Dogmatizme karşı görünse de benzer tutumlar sergileyen bir diğer sapma eğilimi ise oportunizmdi. Oportunizm, fikirsel olarak dogmatizme karşı görünse de, her kritik anda dogmatizmden yana saf tuttu. Devrimci komünistleri ise yatıştırma siyaseti izledi. HDP’ye sözüm ona teorik olarak karşı çıkmadı ama meseleye "İçine girersek eririz" grupçuluğuyla yaklaştı. Rojava Devrimi’ne katılmaya ‘ilkesel’ olarak karşı çıkmayıp "sembolik olarak katılalım" diye kendini dayattı. LGBTQ’ya karşıyım demedi; LGBTQ’ları sınıf mücadelesine kazanılamayacağını tartıştırdı. Dogmatizm, oportunizmin elinden bırakmadığı sopasıydı. Oportunizm ise sınıf ve cephe mücadelesini tatlı sözlü fikirleriyle darbeledi. Oportunistler için her şey kişisel konfor ve grup çıkarına göre doğru veya yanlıştı. Örneğin, yasal parti kurulmasını canla başla savunurken, çatı partisi kurulmasına canla başla itiraz etti. İlki grup çıkarı ve konfor alanı yaratıyor ikincisi sarsıyordu. Cins özgürlüğü, ekoloji, inanç örgütlenmesi, gerilla mücadelesi gibi hemen her konuda, atılacak güçlü adımların grup çıkarlarına hizmet etmeyeceğini iddia ederek benzer tutum sergiledi. Özetle, komünist hareketin asıl direnci dogmatizm değil, tatlı sözlü oportunizmdi. Son 15 senede kazanılan her şey bu ikisi geriletilerek kazanıldı.

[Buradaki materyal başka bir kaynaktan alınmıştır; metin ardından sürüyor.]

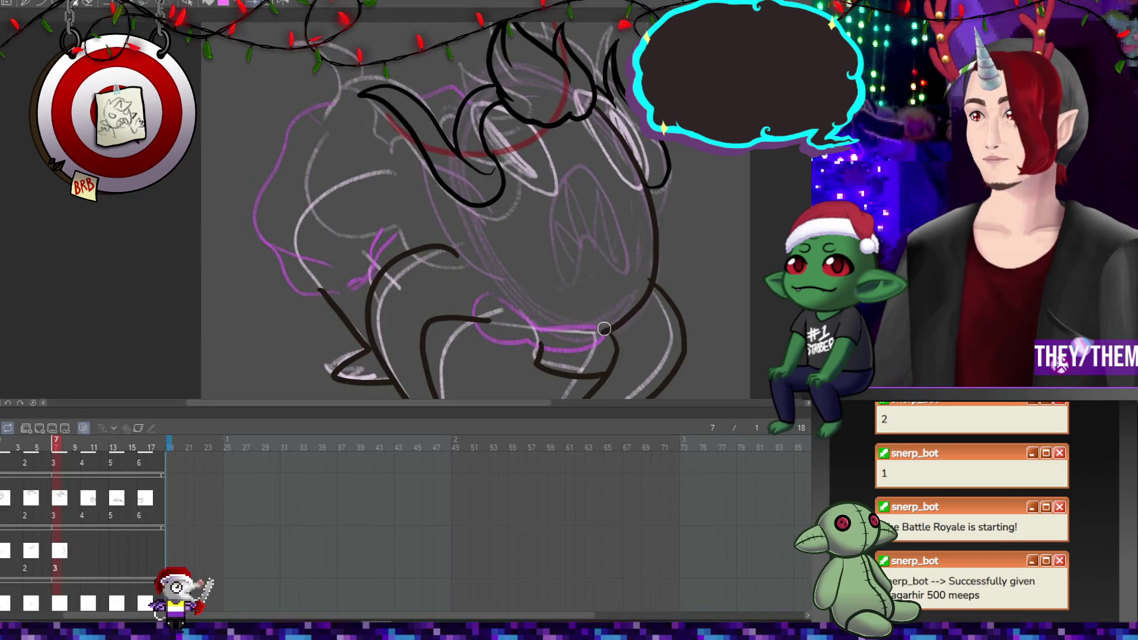
pyautogui.press('ctrl+z')
pyautogui.press('ctrl+z')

Bugün ise yeni bir durum doğdu. Devrimci komünist hareket, kendi yetersizlikleriyle birlikte faşizmin saldırıları, yasal partici anlayışların etkisiyle dayandığı sınırı aşamadı. Mücadele, faşizmin çizdiği sınıra geriledi. Komünist propoganda ve örgütlenme yok olma düzeyine geriledi. Dogmatizm ve oportunizm ise boşluktan istifade ederek güçlendi. Bu en net birleşik cepheye karşı geliştirilen ‘taktik’ ayrışma kışkırtıcılığı olarak görülmektedir. Birleşik cepheye itiraz etmeyi düstur gören dogmatizmin önü açılırken oportunizm de cepheyi grup çıkarları için kullanma tutumu izliyor. İkisi, hareketi eski konfor alanına çekmek isterken, aynı suda iki kez yıkanılmayacağını unutuyor!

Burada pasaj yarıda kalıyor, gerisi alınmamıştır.